By Brad Zigler
Pundits and oil analysts were collectively off the mark on this week's big number: crude inventories. Stocks, which had been projected to rise by some 100,000 barrels last week, instead tumbled 2 million barrels to stay below trend line averages.
August crude oil opened 18 cents a barrel higher on NYMEX this morning after rising slightly higher overnight. Oil closed Tuesday's floor session 97 cents higher at $140.97 after profit-taking cooled the market's early advance. The United States Oil Fund (AMEX: USO) finished Tuesday 93 cents higher at $114.59 a share. For the week ended Tuesday, NYMEX crude futures gained nearly $4 a barrel, or 2.9%. USO picked up $3.65 per share, or 3.3%, for the week. Bloomberg's survey of two dozen oil analysts and traders was split in their forecasts of this week's futures market. Nine respondents, or 38%, said prices were likely to rise, while, 11, or 46%, were banking on prices declining. The remaining four respondents were neutral.
The crude oil market's quarterly contango in the nearby months rose 58 cents per barrel over the past week. Contango is a premium commanded by a contract calling for later delivery of a commodity, largely reflecting storage and financing costs. Its opposite, backwardation, prevails when supplies are perceived to be too tight to justify storage.
Crude Oil Inventories Vs. Futures Spreads
Refineries operated at 89.2% of their capacity last week, fairly well in line with prognostications of an 89.1% ratio. Capacity utilization ramped up 0.6% over the previous week's level. Gasoline production fell last week as well as the refining output of heating and diesel oil.
Guesstimates for gasoline stocks were way too conservative, though. Inventories jumped by 2.1 million barrels against expectations of a 100,000-barrel increase. Still, gasoline supplies remain below average for this time of year. Over the last four weeks, motor gasoline demand declined 1.7% versus year-ago levels.
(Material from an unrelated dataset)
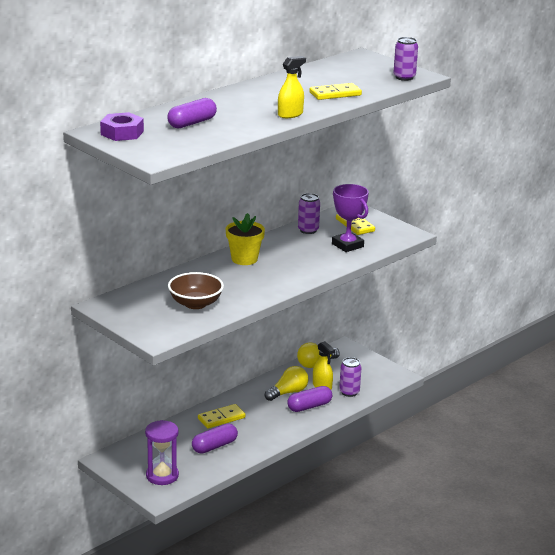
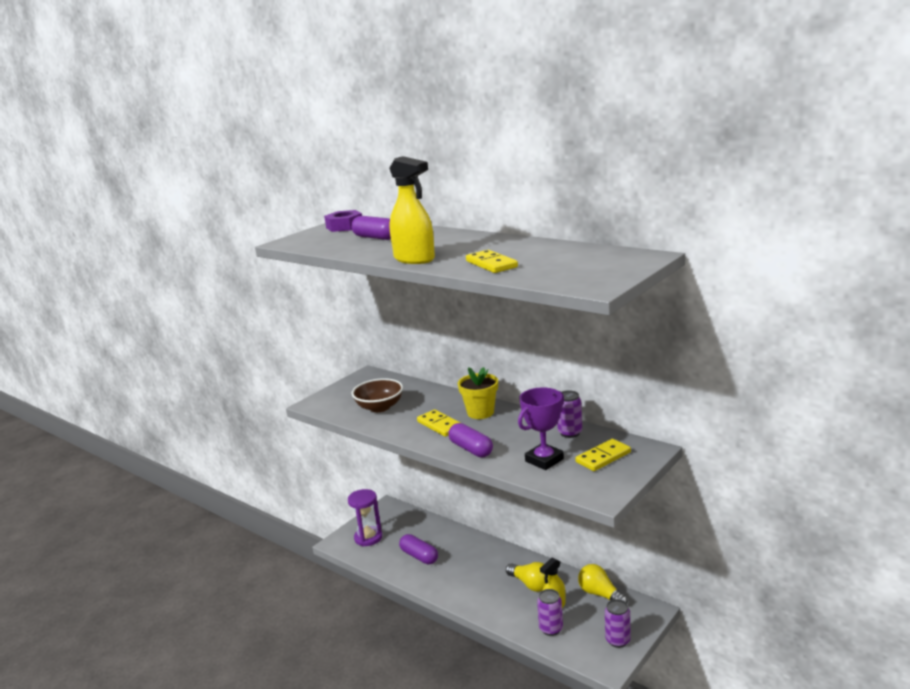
camera: 85 degrees right, 5 degrees down
yellow domino [198,404,246,428] -> yellow domino moved to [417,410,461,437]
yellow spray bottle [278,56,306,118] -> yellow spray bottle [389,156,435,264], size x1.57
purple capsule [287,386,332,412] -> purple capsule moved to [448,423,493,457]
purple can [393,37,418,81] -> purple can moved to [605,599,631,648]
Projections for distillate stocks, including heating and diesel oil, were much closer to the mark. Inventories rose 1.3 million barrels last week, putting supplies squarely in the middle of seasonal tendencies. Analysts had expected a 1.7-million-barrel upswell. Distillate fuel demand has softened 0.5% over the past four trading weeks, compared with the same period last year.
Heating oil futures were slightly higher overnight following gains made in Tuesday's floor session. Technically, the heating oil market seems poised to attack the $4-a-gallon mark on the August chart, though prices lagged during the week compared with crude and gasoline futures. Nearby NYMEX heating oil rose 9 cents a gallon, or 2.3%, for the week ended Tuesday. The United States Heating Oil Fund (AMEX: UHN) rose $1.74 a share, or 2.8%, over the last five trading sessions.
Overnight gains in unleaded gasoline futures followed Tuesday's bullish floor session as the market consolidated a 1.1% or 4-cent-per-gallon gain for the week. Futures' gains were bettered by the week's 1.4%, or 89 cent-per-share, uptick in the United States Gasoline Fund (AMEX: UGA).
Counting the modest rises in gasoline and heating oil futures, the nearby NYMEX crack spread was whittled down a penny to $13.42 per barrel, yielding a gross refining margin of 9.5%. A month ago, the margin was 14.4%.
NYMEX Crack Spread And Refining Margins
Oil traders are watching the U.S. dollar for cues as they await a decision by the European Central Bank to tinker with lending rates. If the ECB raises rates, the dollar will likely slip further against the euro and bolster oil prices.
Ongoing jawboning about possible attacks planned on Iran is also keeping the market jumpy. As OPEC's second-largest exporter, Iran figures large in the global supply picture. About 40% of global oil exported by tankers passes through the mouth of the Persian Gulf.